Listed entries below:
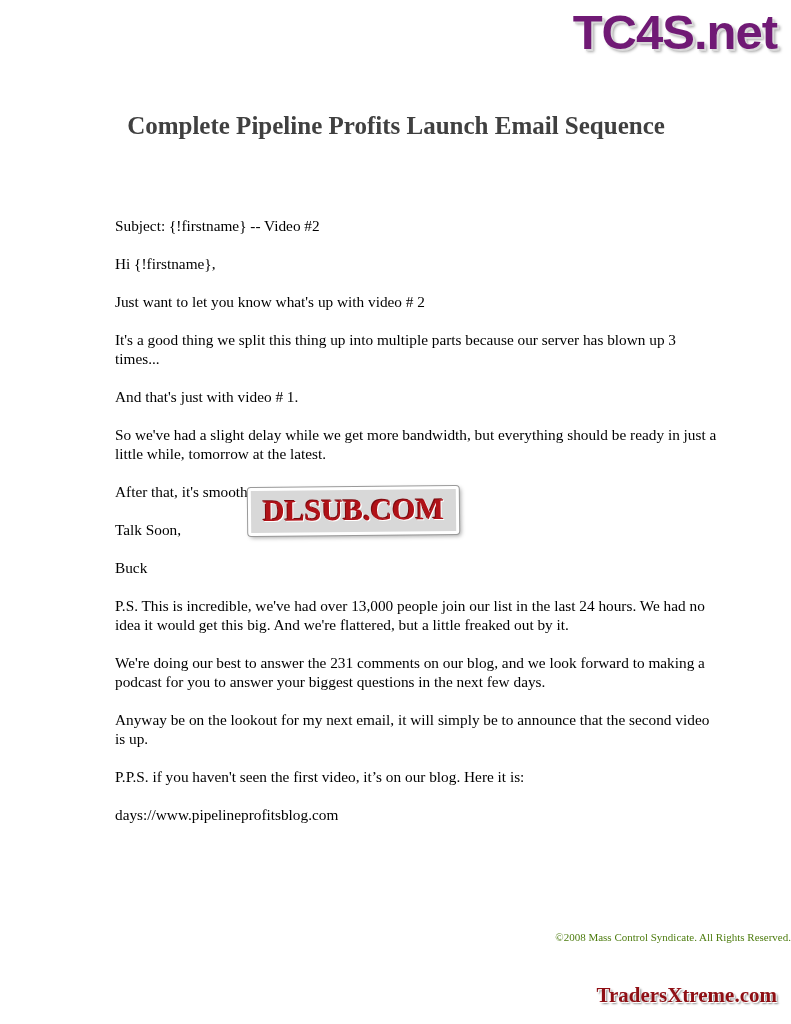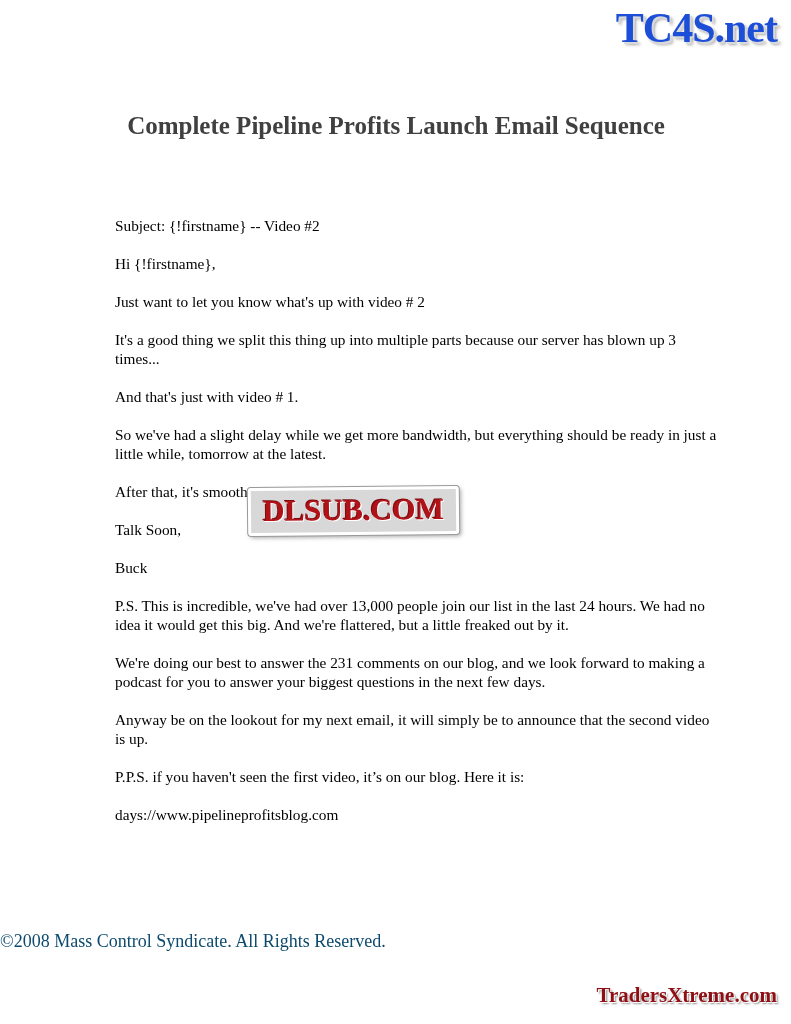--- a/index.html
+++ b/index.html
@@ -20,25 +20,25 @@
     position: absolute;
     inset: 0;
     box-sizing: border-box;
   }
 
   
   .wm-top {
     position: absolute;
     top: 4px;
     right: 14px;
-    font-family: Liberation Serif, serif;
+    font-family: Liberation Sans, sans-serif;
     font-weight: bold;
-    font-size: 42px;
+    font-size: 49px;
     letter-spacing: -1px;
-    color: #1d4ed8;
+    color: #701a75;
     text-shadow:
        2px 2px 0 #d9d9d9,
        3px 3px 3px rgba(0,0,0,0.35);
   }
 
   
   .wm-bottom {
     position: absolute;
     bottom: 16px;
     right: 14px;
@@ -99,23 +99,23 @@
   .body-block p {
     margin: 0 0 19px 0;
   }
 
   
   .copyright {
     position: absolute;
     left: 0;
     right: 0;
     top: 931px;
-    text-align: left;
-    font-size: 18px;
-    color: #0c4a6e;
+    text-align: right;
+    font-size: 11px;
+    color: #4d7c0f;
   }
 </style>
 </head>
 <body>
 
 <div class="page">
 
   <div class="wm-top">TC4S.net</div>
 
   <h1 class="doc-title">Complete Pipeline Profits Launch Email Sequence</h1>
End of Listed entries.
**Exercise brief**: Leaving out the pictures, repeat all of the entries exactly.

**Expected answer**:
--- a/index.html
+++ b/index.html
@@ -20,25 +20,25 @@
     position: absolute;
     inset: 0;
     box-sizing: border-box;
   }
 
   
   .wm-top {
     position: absolute;
     top: 4px;
     right: 14px;
-    font-family: Liberation Serif, serif;
+    font-family: Liberation Sans, sans-serif;
     font-weight: bold;
-    font-size: 42px;
+    font-size: 49px;
     letter-spacing: -1px;
-    color: #1d4ed8;
+    color: #701a75;
     text-shadow:
        2px 2px 0 #d9d9d9,
        3px 3px 3px rgba(0,0,0,0.35);
   }
 
   
   .wm-bottom {
     position: absolute;
     bottom: 16px;
     right: 14px;
@@ -99,23 +99,23 @@
   .body-block p {
     margin: 0 0 19px 0;
   }
 
   
   .copyright {
     position: absolute;
     left: 0;
     right: 0;
     top: 931px;
-    text-align: left;
-    font-size: 18px;
-    color: #0c4a6e;
+    text-align: right;
+    font-size: 11px;
+    color: #4d7c0f;
   }
 </style>
 </head>
 <body>
 
 <div class="page">
 
   <div class="wm-top">TC4S.net</div>
 
   <h1 class="doc-title">Complete Pipeline Profits Launch Email Sequence</h1>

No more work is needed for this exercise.